From the Perceptive of the Looking Glass

by William Henry © 2002

As Lucy was passing by the mirrored walls in the lobby of her office building, her heal stuck in a crack in the marble floor, and she stumbled then tripped, reeling palms first into the mirrored wall, completely shattering the glass.

She picked herself up with a start. She was no longer inside her office building, but in a passageway. A seemingly endless dark tunnel stretched before her for as far as she could see, a ghostly passage, as if leading to the netherworld. With bated breath she froze. An arm rose, but the trembling hand that reached out to grab at anything familiar was barely visible in the dimly lighted space around her. She took a few unsure steps backwards now. The only illumination came from windowpanes along the walls. But the light emanating from these panes was strangely lurid, like the sky before a great summer storm. Every odd shape and size one could imagine were represented, these panes. Although they held no symmetry, they were about a meter apart and numbered into the thousands, from top to bottom. She ceased counting at three hundred.

She didn’t know where she was or how she’d gotten there. The last thing remembered was being in the lobby, walking to her car after work, and then she was in that tunnel.

She approached a pane. The image in the glass was of someone looking back at her. Stumbling backwards, confused, she paused for a moment, then took a careful step forward, and began gaping with wide-open sapphire orbs at the window, and on to the next window, and so on for several meters. The images in the panes were not of her reflection but of other people. Some were brushing teeth, others brushing hair, a few applying make up, while three or four were vainly admiring their bodies. Some were nude. She was peering into bathrooms, bedrooms, cars, living rooms, foyers, and other such areas where a mirror would be located. All different people. She gazed at them from the perspective of the looking glass. All different mirrors.

A hand reached out awkwardly now and felt a cold, squishy, fibrous-like wall. Her hand drew back quickly with revulsion. A hand reached out once more then drew back quickly again. "Where am I?" she mumbled. "What is this place?" Bereft of breath, she fell knee first onto the floor, also soft and cold.
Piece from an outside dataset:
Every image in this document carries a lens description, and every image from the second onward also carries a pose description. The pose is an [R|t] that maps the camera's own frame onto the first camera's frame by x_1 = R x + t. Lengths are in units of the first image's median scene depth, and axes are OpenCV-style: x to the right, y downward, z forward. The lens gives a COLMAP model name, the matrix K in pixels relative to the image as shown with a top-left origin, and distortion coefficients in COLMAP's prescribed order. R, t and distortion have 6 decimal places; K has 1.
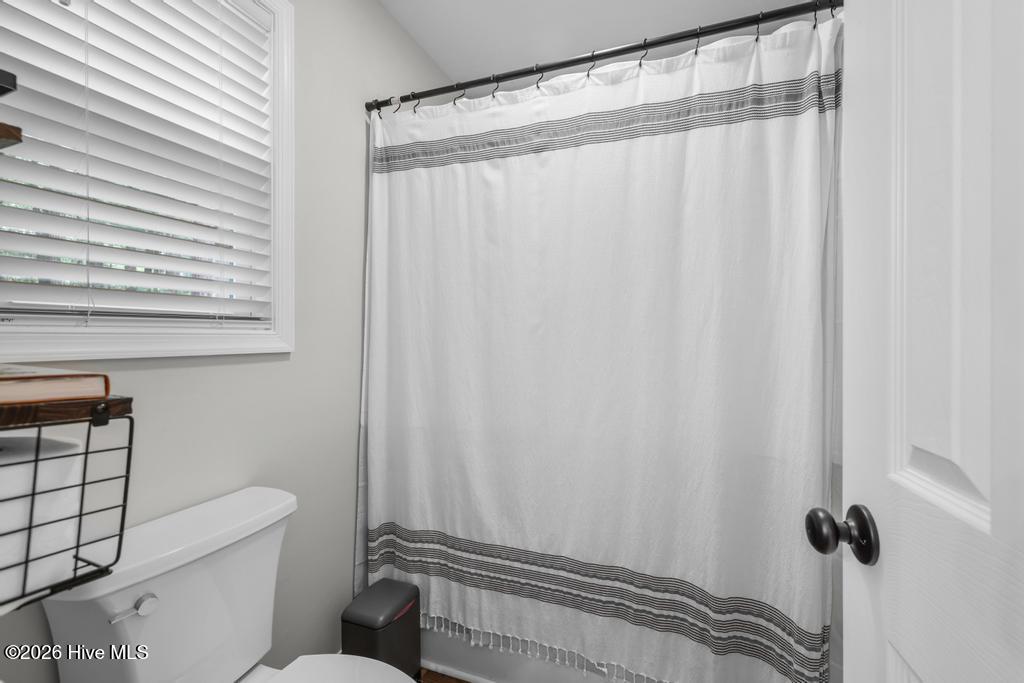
lens RADIAL K [[433.6, 0, 509.7], [0, 433.6, 339.3], [0, 0, 1]] dist [0.000015, 0.000046]
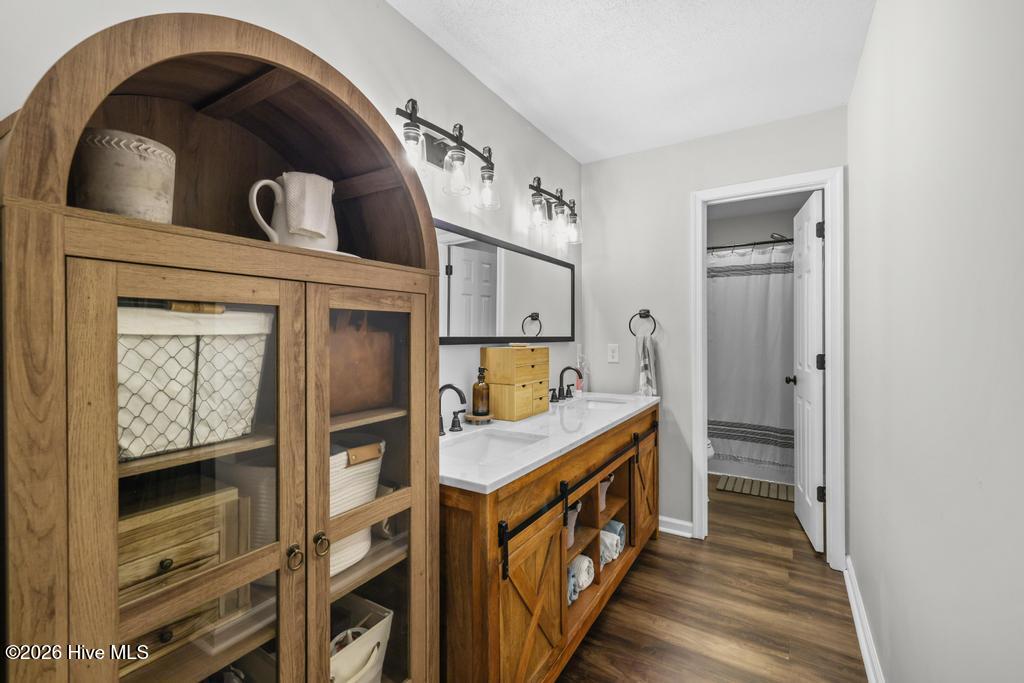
lens RADIAL K [[433.6, 0, 513.5], [0, 433.6, 339.2], [0, 0, 1]] dist [0.000015, 0.000046]
pose [[0.978863, -0.003113, -0.204495, -0.664136], [0.003706, 0.999990, 0.002518, -0.050500], [0.204485, -0.003223, 0.978864, -2.144454]]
When she’d touched the blackness that was the wall, a viscerally jarring sensation forced the wind out of her lungs, leaving her gasping for air.

Still on a knee, in reverie, she attempted to retrace her steps, frenetically reviewing everything before it had all changed, but her thoughts were a blur.
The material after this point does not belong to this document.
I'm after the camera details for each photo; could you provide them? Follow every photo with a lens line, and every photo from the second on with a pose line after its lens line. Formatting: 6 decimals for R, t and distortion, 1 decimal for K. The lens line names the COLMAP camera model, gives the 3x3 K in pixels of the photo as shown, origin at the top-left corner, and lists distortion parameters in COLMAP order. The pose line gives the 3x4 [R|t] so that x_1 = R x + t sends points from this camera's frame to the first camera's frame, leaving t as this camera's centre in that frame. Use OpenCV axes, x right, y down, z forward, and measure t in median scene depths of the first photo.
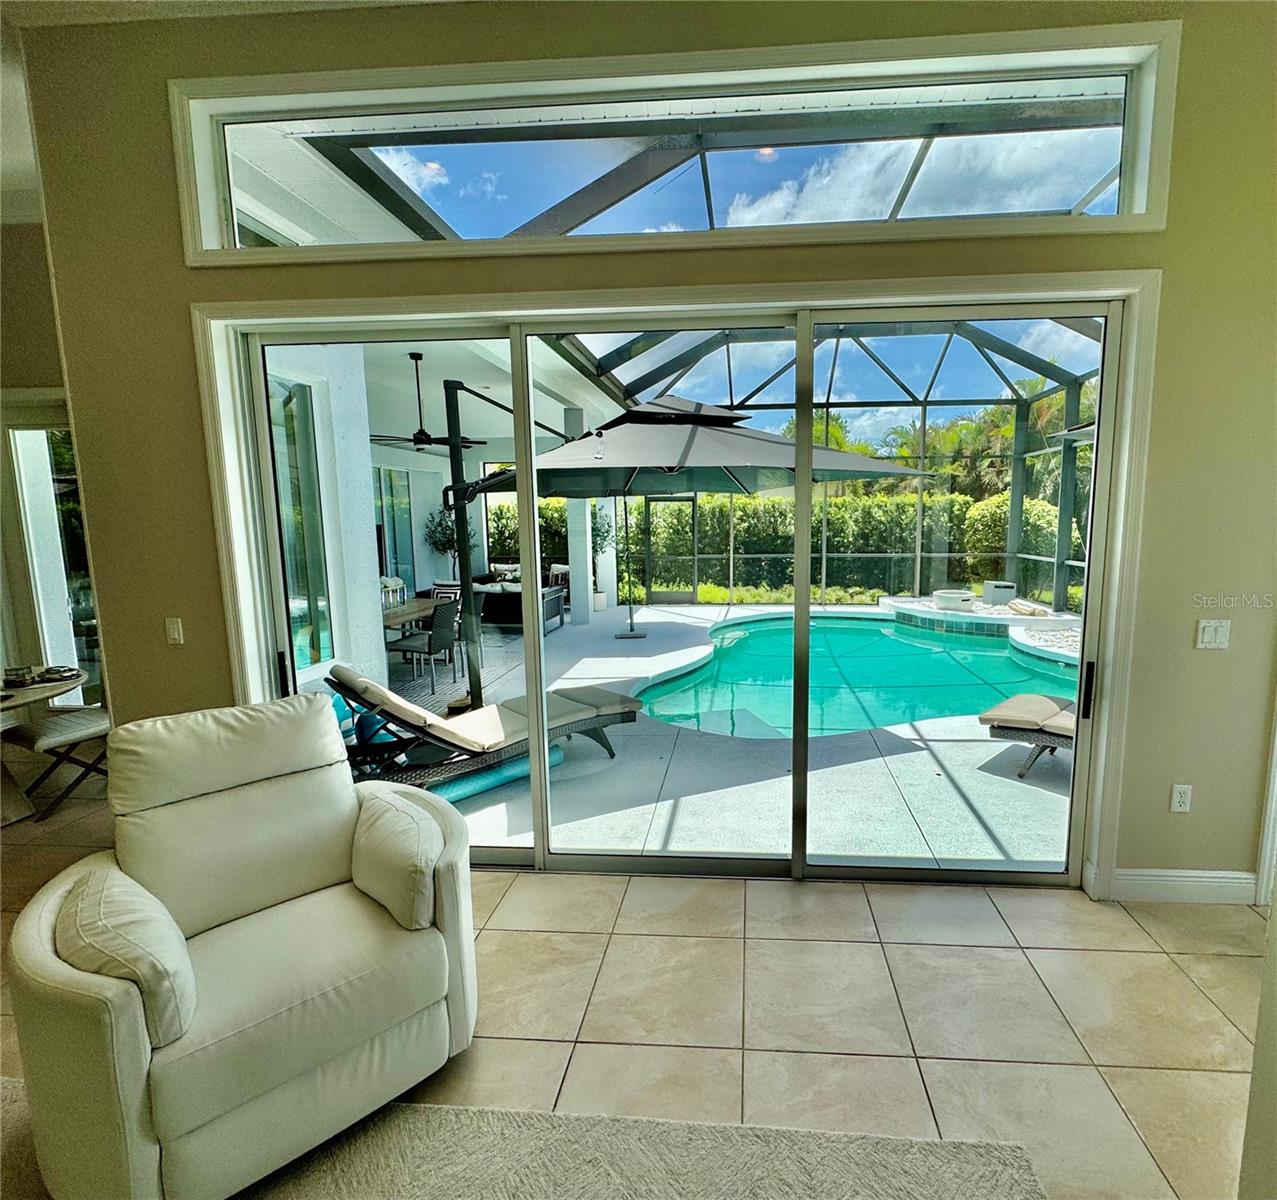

Standing up, she straightened her skirt and took off her coat, flinging the coat into the darkness that embraced her like a perverse dream. She pinched herself hard. The fantasy was no dream. In a state of unbridled terror, she began running like a crazed woman, clutching her briefcase to her chest like a child would a security blanket, a connection to the other world, this briefcase. She tripped as she ran and stopped to slip off her heels, letting them drop on the floor. Her attention was drawn to a small horizontal pane, stepping forward and looking in: a woman was placing a baby into a car seat. She turned to one of the elongated panes: the man on the other side was brushing his hair in a bathroom, turning his head from side to side, as if to insure every hair was in place. "Get me out of here," she screamed, voice shrill pitch, then began banging on the glass with the briefcase. Yet the face on the other side seemed completely unaware. It didn’t matter how loud her tone or how hard she banged she elicited no response.

Then, with one final blow of the briefcase, the window shattered and she stumbled forth into the lobby where last she’d been. She straightened up. Her head tossed left and then right as she left the building and crossed the street to the parking lot. She got in her car, shut the door, and proceeded to primp in the mirror. "Now where did I leave my coat?" She glanced down at the rip in the hose at the knee and continued on to her feet, her hands lifting off her lap in surprise. "Where are my shoes?" She glanced back up at the mirror and was overwhelmed with the feeling that a face other than her own was starring back at her.